Cheesy and derivative and ridiculous it may be, but New Amsterdam is full of heart and can’t help but be extremely likeable.
I know I should hate New Amsterdam. NBC’s new medical drama is ludicrous, quite clearly emotionally manipulative, and revolves around a character so patently unbelievable that at several points I half expected him to suddenly declare he had cured cancer before nipping off to lunch. And yet, here we are. I liked it. I cried. I’ll be watching next week.
I’m sure you’re wondering why. I’m not sure I have an answer. New Amsterdam is far from the answer to America’s healthcare crisis, and even though it presents a doctor valuing his patients over profit as though it’s a revolutionary idea, we’ve seen it all before. No matter. The show’s genuine emotional warmth and enthusiasm won me over. It’s sad and uplifting; funny and insightful; and yes, absurd. It’s peddling wish-fulfilment more than anything. But isn’t that why we watch TV – to feel something?
Max Goodwin (Ryan Eggold) is the charming altruistic genius at the show’s centre; the new medical director at the storied New Amsterdam hospital.

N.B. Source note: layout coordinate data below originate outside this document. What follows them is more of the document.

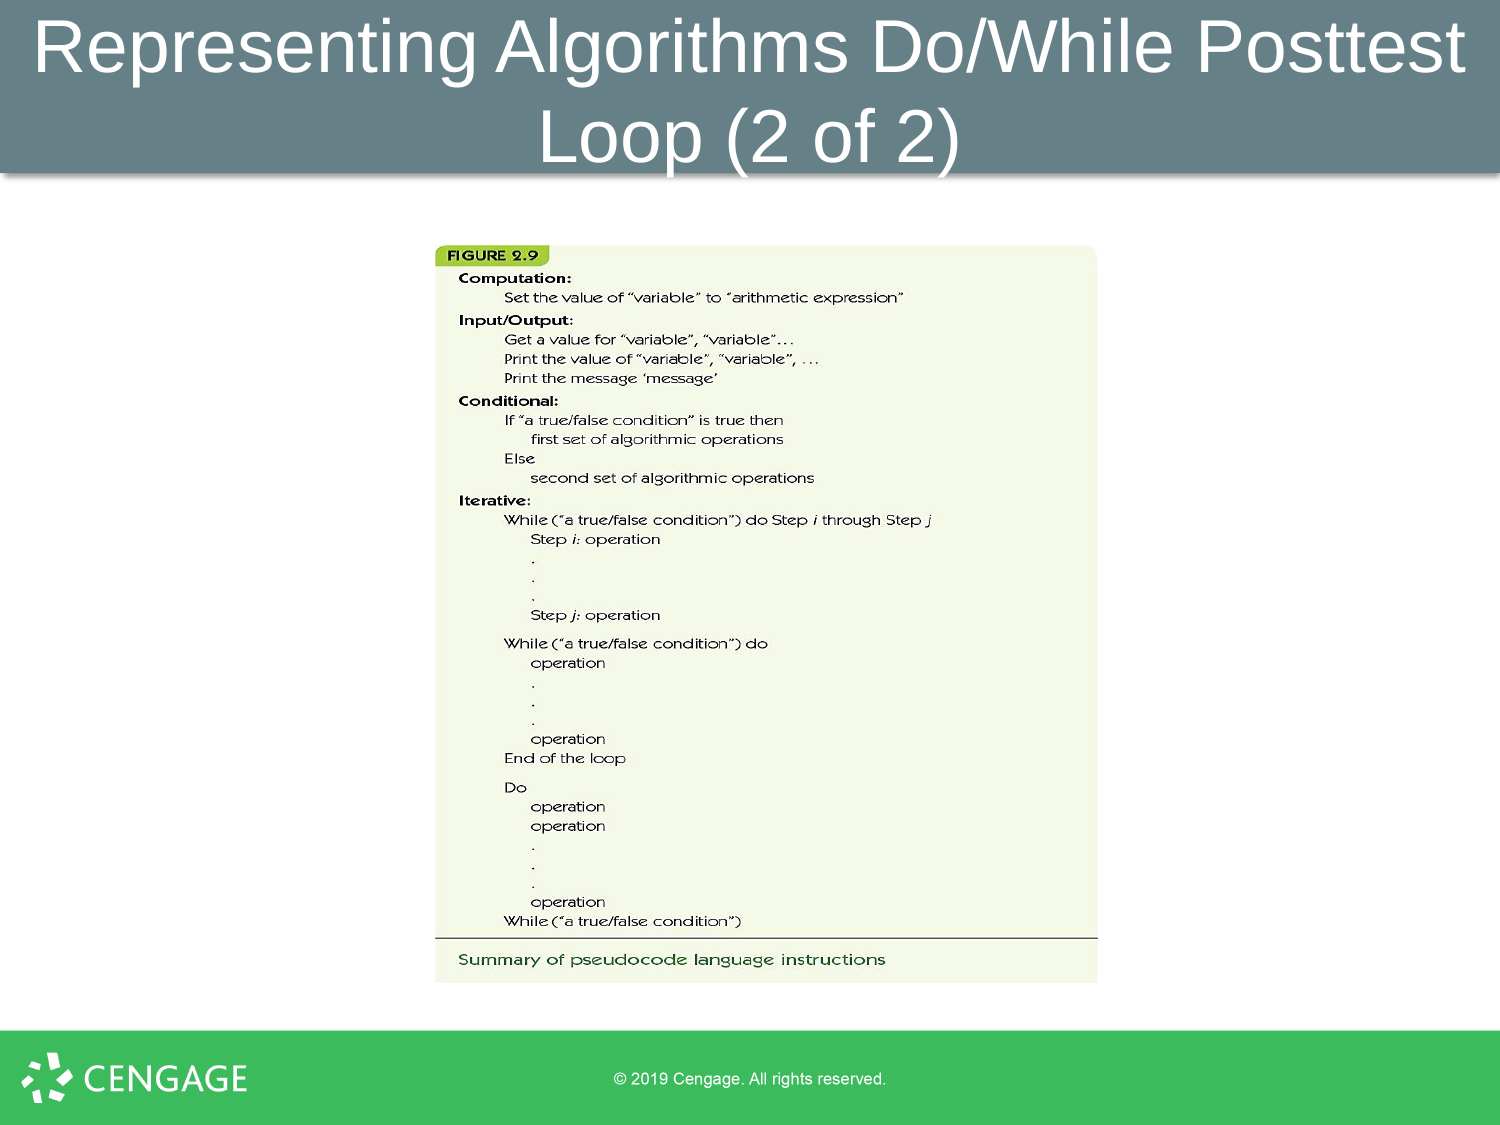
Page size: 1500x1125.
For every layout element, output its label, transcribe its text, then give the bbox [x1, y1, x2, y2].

title Representing Algorithms Do/While Posttest Loop (2 of 2) [0, 0, 1500, 174]
picture [0, 174, 1500, 1125]
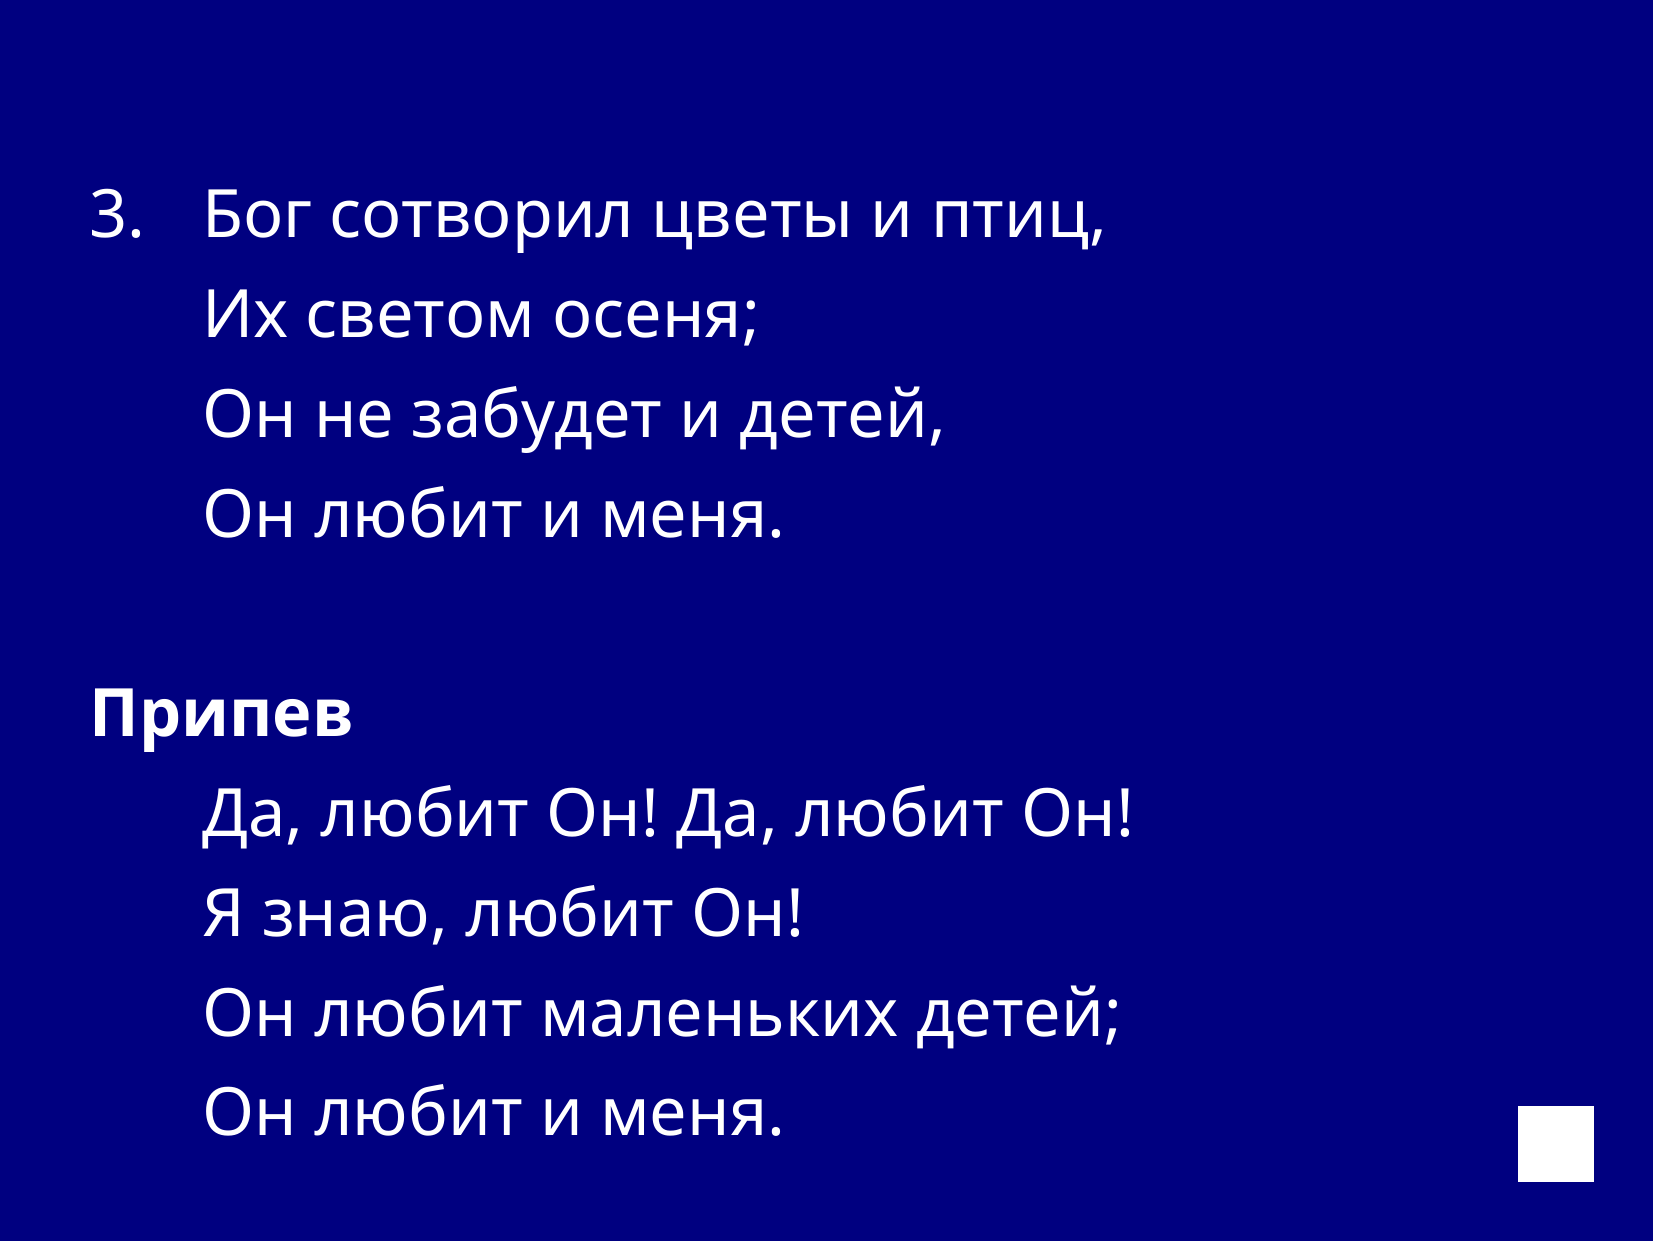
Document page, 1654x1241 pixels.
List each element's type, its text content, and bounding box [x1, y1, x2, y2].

text_box 3. Бог сотворил цветы и птиц, Их светом осеня; Он не забудет и детей, Он любит и меня. Припев Да, любит Он! Да, любит Он! Я знаю, любит Он! Он любит маленьких детей; Он любит и меня. [75, 150, 1576, 1163]
text_box [1518, 1106, 1594, 1182]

He arrives and starts shaking things up, firing anyone who doesn’t put their patients first and making implausible changes to how the place operates. He radiates goodness with the intensity of a thousand suns, and wears his running shoes so that he can dart around the hospital effortlessly solving everyone’s problems. (Most scenes begin with him teleporting somewhere after being miles away two seconds prior.)
I should hate this guy. His only flaw is that he cares too much, and his reality-check moment comes when it’s explained to him how his eagerness to care for people led him to overlook a crucial detail. And he’s suffering. His estranged wife is experiencing complications with her pregnancy and by the end of the premiere it’s revealed he has cancer. Still, he keeps on trucking, asking “How can I help?” of everyone he meets.
But that sentiment is contagious (as is whatever mystery ailment a Liberian boy has been infected with – he checks into New Amsterdam because it’s the only American hospital he has heard of, which is hilarious.) Dr. Floyd Reynolds (Jocko Sims) is fired and then re-hired as the head of the cardiac surgical department when he reveals he’s a man of principles. His paramour, Dr. Lauren Bloom (Janet Montgomery), risks her own life to save a patient. The resident psychologist Dr. Iggy Frome (Tyler Labine) wants to treat his repeatedly-abused patient as a human being, rather than sticking her back into the foster care system. And Dr. Helen Sharpe (Freema Agyeman) is a vapid celebrity doctor who is forced to reconnect with her profession thanks to the sheer force of Max’s desire to help.
Like I said – cheesy, obnoxious, manipulative, all of the above. But New Amsterdam hits all the right boxes, and while fans of medical dramas will have seen it all before, there’s no reason they won’t want to see it again presented quite so excitedly. Perhaps a show like this is what we need in 2018, when the in-thing is to be cynical, callous and logical. There’s still room for emotion, even if it’s not entirely genuine. A lot more people could stand to ask how they can help.